Die Großregion arbeitet trotzdem an einem System, um die Bettenkapazität in den Krankenhäusern zentral zu managen. „Keiner kann kleinräumig für sich allein das Problem lösen, sondern nur, indem wir die Ressourcen koordinieren“, sagte Ittel. Die Bettenkapazitäten würden in den Kreisen Heinsberg, Düren, der Städteregion Aachen und der Stadt Aachen auf einer Plattform erfasst und zentral gesteuert. Die Leitstellen im Kreis Heinsberg hatten bisher mühsam passende Plätze für Corona-Patienten suchen müssen, weil die Krankenhäuser vor Ort am Anschlag waren, wie Landrat Stephan Pusch (CDU) deutlich machte.
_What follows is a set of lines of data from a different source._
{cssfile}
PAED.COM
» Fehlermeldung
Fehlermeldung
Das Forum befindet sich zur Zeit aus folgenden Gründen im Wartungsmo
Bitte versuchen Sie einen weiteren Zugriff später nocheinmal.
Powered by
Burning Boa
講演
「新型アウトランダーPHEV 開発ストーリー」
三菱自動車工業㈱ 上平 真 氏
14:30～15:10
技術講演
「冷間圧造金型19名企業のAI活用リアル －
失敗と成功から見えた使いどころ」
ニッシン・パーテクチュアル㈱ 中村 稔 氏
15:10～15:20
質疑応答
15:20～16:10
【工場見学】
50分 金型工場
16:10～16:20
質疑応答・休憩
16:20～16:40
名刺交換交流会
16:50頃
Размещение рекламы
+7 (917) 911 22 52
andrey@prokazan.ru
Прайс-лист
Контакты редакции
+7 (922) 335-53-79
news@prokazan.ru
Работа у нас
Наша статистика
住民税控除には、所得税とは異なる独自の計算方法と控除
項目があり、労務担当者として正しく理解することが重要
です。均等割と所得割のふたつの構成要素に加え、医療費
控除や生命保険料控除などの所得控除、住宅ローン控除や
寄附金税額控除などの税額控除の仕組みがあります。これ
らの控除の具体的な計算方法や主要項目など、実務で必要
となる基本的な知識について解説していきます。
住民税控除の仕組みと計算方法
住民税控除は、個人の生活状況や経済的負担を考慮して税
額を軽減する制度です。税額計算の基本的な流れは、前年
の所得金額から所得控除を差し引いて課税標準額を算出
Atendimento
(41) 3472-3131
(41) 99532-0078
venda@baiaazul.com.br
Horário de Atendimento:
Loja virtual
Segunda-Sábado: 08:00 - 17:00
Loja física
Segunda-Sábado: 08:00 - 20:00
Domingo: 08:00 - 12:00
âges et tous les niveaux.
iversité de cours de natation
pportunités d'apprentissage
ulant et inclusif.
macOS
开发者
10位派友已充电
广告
In seiner Not hatte sich der Landrat dieses zentrale Management von Betten und Schutzmaterial schon vom Land Nordrhein-Westfalen gewünscht. Dass die Region das jetzt selbst in Angriff nehme, sei schon mal ein guter Anfang, meinte er. Der Kreis Heinsberg mit nach eigenen Angaben über 1000 Infizierten und 21 Todesopfern ist bundesweit die vom Coronavirus am stärksten betroffene Region. Stadt und Städteregion meldeten am Montag 530 positive Fälle und sechs Todesopfer.